■ **PROBLEM STATEMENT**:
Copy nothing from the entries below except the lines from the one containing "5: (398, 194, 0.59)" through the one containing "39: (508, 8, 0.61)", and copy those exactly.

■ **SUPPLIED DATA**:
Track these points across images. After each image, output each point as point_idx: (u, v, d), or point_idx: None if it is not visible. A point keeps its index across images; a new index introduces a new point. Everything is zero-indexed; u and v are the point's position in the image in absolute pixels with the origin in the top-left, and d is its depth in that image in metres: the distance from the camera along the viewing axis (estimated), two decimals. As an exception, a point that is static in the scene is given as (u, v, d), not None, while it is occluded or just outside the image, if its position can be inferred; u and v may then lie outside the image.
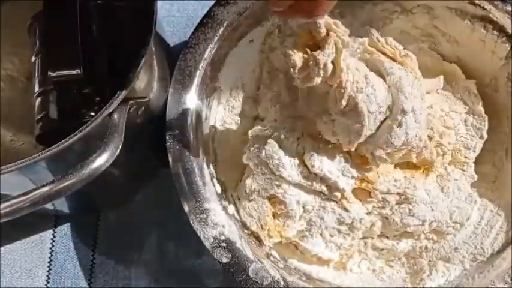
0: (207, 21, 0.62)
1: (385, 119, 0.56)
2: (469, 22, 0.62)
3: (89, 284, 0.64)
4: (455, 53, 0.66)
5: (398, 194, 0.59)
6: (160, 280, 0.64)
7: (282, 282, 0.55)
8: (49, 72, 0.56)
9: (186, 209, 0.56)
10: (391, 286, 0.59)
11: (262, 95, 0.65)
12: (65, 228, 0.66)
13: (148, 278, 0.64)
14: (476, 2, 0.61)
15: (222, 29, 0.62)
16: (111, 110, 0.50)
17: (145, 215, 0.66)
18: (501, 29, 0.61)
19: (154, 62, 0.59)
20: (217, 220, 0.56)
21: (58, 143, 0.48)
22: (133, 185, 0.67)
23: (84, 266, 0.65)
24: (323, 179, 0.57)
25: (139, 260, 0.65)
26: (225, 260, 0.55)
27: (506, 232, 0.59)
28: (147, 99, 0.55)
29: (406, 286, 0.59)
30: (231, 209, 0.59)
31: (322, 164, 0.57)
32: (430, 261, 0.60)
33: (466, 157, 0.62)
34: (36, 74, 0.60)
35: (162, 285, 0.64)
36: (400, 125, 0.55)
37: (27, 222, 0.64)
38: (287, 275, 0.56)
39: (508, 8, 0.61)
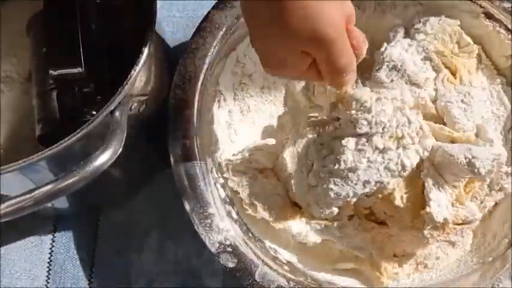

...

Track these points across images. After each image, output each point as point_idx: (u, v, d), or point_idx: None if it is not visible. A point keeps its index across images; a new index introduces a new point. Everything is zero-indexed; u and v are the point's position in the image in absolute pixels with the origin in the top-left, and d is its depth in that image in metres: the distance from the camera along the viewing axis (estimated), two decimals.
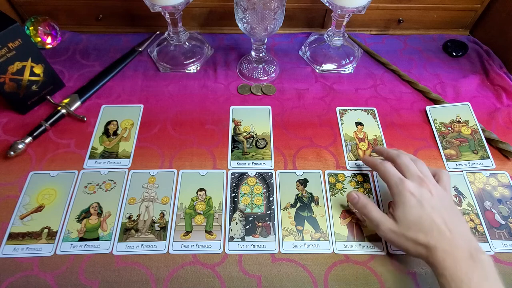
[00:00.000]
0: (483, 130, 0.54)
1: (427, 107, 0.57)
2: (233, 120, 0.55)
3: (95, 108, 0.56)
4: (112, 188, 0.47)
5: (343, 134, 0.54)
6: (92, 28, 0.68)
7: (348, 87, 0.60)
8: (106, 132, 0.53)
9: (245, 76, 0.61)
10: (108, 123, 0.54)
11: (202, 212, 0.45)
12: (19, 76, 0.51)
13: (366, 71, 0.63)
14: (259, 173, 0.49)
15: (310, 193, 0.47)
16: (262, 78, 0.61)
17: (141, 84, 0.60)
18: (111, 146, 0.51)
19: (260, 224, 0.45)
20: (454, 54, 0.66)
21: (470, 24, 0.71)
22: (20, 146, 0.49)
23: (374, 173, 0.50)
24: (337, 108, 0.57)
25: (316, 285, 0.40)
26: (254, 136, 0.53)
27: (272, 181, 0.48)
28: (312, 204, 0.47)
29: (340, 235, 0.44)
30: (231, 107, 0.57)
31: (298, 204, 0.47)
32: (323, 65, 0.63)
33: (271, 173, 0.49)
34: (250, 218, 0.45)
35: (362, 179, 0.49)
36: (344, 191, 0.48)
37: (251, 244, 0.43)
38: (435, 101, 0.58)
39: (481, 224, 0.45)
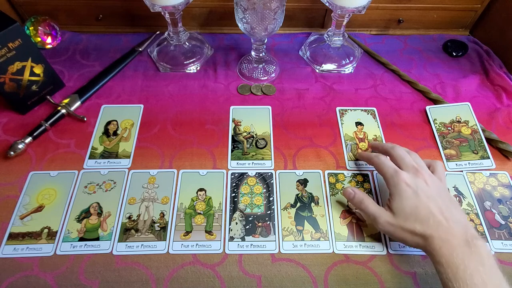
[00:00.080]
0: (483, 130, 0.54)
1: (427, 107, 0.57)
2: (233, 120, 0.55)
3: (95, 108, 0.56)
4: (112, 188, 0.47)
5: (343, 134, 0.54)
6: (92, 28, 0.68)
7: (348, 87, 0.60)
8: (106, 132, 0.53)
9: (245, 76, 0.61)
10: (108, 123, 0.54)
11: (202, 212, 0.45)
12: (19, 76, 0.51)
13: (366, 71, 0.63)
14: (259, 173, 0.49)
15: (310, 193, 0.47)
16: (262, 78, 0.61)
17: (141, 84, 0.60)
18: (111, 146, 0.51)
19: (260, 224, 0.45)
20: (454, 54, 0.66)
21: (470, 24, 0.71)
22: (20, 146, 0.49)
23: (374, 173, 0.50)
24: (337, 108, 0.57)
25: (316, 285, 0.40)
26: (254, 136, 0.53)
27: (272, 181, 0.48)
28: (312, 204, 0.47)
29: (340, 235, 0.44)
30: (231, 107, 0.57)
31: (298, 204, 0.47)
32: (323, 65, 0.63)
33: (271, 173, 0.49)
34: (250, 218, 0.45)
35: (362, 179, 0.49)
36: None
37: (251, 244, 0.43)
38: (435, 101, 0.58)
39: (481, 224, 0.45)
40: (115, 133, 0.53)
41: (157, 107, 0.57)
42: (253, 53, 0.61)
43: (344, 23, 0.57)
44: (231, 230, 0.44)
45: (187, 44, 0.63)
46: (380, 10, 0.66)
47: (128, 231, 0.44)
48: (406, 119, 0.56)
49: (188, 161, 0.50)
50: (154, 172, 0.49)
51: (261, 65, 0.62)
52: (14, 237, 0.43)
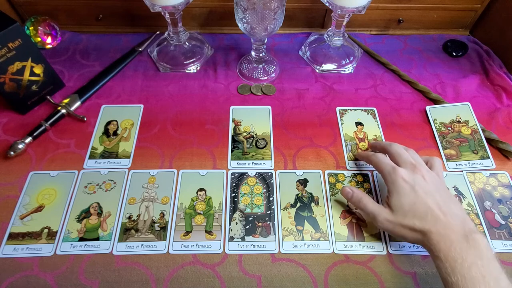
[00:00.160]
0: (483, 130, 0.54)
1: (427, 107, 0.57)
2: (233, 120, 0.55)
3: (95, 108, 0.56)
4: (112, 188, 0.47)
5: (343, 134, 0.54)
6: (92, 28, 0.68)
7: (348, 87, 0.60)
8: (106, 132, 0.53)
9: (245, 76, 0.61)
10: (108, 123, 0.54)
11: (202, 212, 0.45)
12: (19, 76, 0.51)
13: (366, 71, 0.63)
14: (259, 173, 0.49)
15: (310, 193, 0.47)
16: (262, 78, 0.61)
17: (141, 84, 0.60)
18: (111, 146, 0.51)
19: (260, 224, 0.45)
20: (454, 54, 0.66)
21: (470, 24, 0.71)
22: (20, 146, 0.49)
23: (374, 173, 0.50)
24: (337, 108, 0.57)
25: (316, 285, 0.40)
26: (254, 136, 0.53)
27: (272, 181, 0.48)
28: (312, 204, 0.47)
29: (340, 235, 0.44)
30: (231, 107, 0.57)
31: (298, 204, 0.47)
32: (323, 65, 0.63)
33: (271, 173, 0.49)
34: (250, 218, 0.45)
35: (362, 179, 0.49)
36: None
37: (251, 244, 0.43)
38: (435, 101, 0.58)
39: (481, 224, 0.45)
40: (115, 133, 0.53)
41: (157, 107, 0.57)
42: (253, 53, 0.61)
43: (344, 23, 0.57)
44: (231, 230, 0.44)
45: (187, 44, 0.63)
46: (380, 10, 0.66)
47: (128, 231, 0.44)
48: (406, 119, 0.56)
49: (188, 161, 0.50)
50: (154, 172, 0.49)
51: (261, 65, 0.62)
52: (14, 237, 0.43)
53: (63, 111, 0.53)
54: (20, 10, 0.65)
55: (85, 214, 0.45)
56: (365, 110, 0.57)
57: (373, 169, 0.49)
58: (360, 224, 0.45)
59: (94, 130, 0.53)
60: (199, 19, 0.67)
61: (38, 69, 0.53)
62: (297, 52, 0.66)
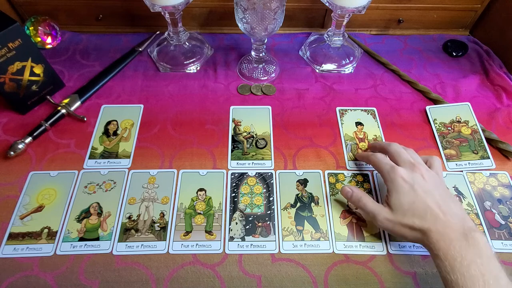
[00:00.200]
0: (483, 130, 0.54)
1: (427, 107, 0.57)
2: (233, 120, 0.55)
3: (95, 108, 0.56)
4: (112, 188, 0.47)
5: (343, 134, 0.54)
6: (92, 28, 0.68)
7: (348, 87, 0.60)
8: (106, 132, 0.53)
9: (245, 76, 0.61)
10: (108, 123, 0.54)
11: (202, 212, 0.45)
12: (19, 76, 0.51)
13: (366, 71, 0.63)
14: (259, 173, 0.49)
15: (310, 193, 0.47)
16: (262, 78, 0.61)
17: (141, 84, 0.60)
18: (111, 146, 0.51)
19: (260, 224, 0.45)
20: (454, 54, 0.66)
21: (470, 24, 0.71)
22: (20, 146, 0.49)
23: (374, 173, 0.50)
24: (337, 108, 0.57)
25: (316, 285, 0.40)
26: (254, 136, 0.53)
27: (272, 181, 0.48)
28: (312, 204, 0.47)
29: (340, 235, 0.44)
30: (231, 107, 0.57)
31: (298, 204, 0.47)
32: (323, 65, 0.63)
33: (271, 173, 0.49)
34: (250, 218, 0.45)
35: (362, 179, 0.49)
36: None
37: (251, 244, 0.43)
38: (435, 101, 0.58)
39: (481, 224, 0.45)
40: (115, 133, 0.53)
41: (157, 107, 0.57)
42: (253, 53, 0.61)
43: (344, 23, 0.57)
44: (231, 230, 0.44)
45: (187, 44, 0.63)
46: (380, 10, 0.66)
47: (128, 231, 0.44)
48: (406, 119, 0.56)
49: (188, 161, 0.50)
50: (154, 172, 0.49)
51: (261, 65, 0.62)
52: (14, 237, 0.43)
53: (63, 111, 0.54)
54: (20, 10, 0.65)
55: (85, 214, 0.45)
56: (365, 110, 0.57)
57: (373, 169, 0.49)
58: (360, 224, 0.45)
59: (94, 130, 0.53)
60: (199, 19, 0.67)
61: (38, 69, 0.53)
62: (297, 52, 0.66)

■ **WRITTEN ANSWER**:
5: (398, 194, 0.59)
6: (160, 280, 0.64)
7: (282, 282, 0.55)
8: (49, 72, 0.56)
9: (186, 209, 0.56)
10: (391, 286, 0.59)
11: (262, 95, 0.65)
12: (65, 228, 0.66)
13: (148, 278, 0.64)
14: (476, 2, 0.61)
15: (222, 29, 0.62)
16: (111, 110, 0.50)
17: (145, 215, 0.66)
18: (501, 29, 0.61)
19: (154, 62, 0.59)
20: (217, 220, 0.56)
21: (58, 143, 0.48)
22: (133, 185, 0.67)
23: (84, 266, 0.65)
24: (323, 179, 0.57)
25: (139, 260, 0.65)
26: (225, 260, 0.55)
27: (506, 232, 0.59)
28: (147, 99, 0.55)
29: (406, 286, 0.59)
30: (231, 209, 0.59)
31: (322, 164, 0.57)
32: (430, 261, 0.60)
33: (466, 157, 0.62)
34: (36, 74, 0.60)
35: (162, 285, 0.64)
36: (400, 125, 0.55)
37: (27, 222, 0.64)
38: (287, 275, 0.56)
39: (508, 8, 0.61)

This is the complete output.